Jewish literature refers to Leviathan as a great sea dragon whose body will be served up to the righteous in the ‘Time to Come’ and Christians turned this image of a great evil that is fated to be defeated and consumed into a more-or-less literal representation of Satan. Ever-alert to the symbolic potentialities of Christian myth, demonologists and Satanists have also developed this image and come to associate Leviathan with the image of the hellmouth and the idea of evil escaping from hell and seeping into the fabric of the world. Indeed, the fact that the Book of Job describes Leviathan in terms of ubiquitous household objects encourages us to view it not as something exotic and remote but as something that is omnipresent and pervasive, like sin. This idea of something tangibly malevolent emerging out of everyday household objects is certainly present in Zvyagintsev’s Leviathan as the director presents the corruption and injustice facing Kolya as something that is not only inescapable but also present in the world in a very literal sense.

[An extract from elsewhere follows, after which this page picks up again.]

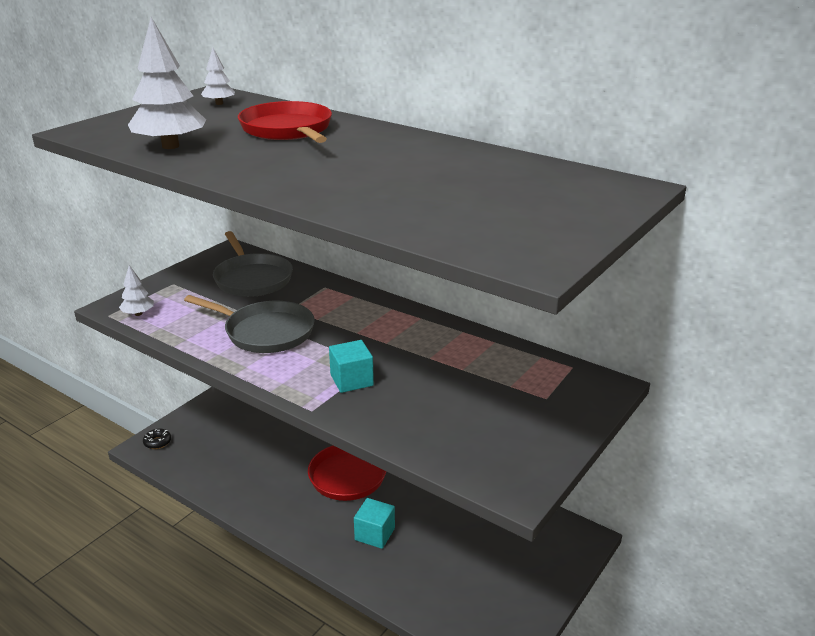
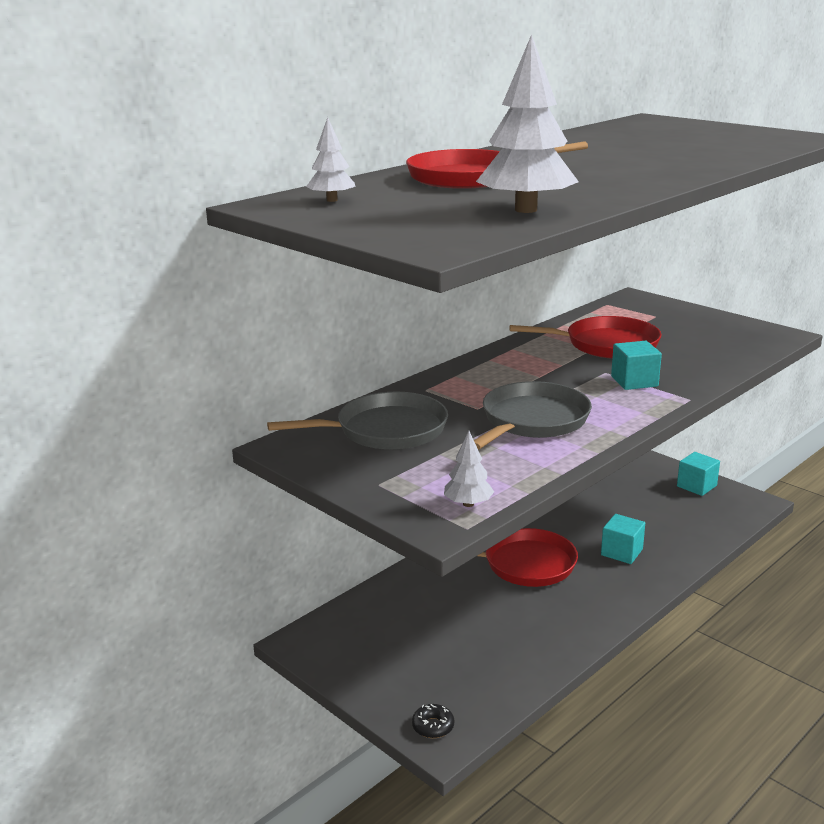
camera: 80 degrees left, 5 degrees down
none -> red pan [510,316,662,359]
none -> turquoise cube [677,452,720,496]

The 16th Century philosopher Thomas Hobbes also believed that malevolence was an inescapable aspect of the human condition. Famously describing our state of nature as ‘solitary, poor, nasty, brutish and short’, Hobbes used the term ‘leviathan’ to refer to a political sovereignty that would ‘look down on all that are haughty’ and be ‘king over all that are proud’. Hobbes argued for the creation of an artificial leviathan as a solution to the problem posed by humanity’s ugly nature and the political aspects of Zvyagintsev’s Leviathan perfectly capture Hobbes’ double meaning as Zvyagintsev depicts the Russian state as a supposed solution to the problem of human nature that only serves to encourage the spread of injustice and cruelty.
The title of Zvyagintsev’s Leviathan is hugely evocative as the term ‘leviathan’ can be unpacked across many of the most longstanding symbolic structures in Western culture. Literally all Zyagintsev had to do was release a downbeat film involving some local officials and our existing relationship to the term ‘leviathan’ would do all the heavy lifting and transform a squalid story about Russian drunks into a powerful political allegory. Leviathan is a beautiful film with a number of lovely moments but contrary to most reviewers, I cannot help but view it as yet further proof that contemporary art house directors are content to sit on their laurels and build their films from yesterday’s techniques and today’s overly charitable audiences. Frankly… if I wanted to reflect on the fascinating double meaning of the term ‘Leviathan’, I could have looked at Abraham Bosse’s famous frontispiece to the original edition of Hobbes’ book as Zvyagintsev adds precious little to it.